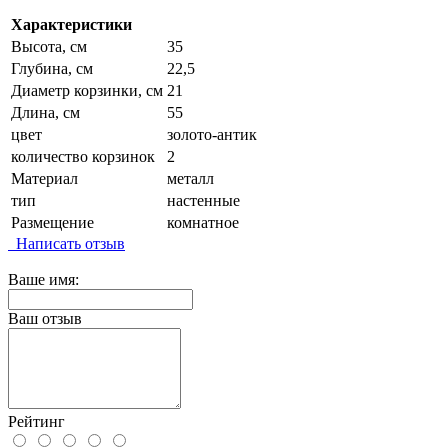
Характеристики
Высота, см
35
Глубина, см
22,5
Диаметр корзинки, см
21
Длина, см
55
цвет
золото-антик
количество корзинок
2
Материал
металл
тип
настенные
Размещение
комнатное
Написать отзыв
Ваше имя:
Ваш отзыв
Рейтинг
# # # # # # #
* EXERCISE AIM *
In your copy, include no pictures, but reproduce all records exactly.

* SOLUTION TO THE PROBLEM *
Характеристики
Высота, см
35
Глубина, см
22,5
Диаметр корзинки, см
21
Длина, см
55
цвет
золото-антик
количество корзинок
2
Материал
металл
тип
настенные
Размещение
комнатное
Написать отзыв
Ваше имя:
Ваш отзыв
Рейтинг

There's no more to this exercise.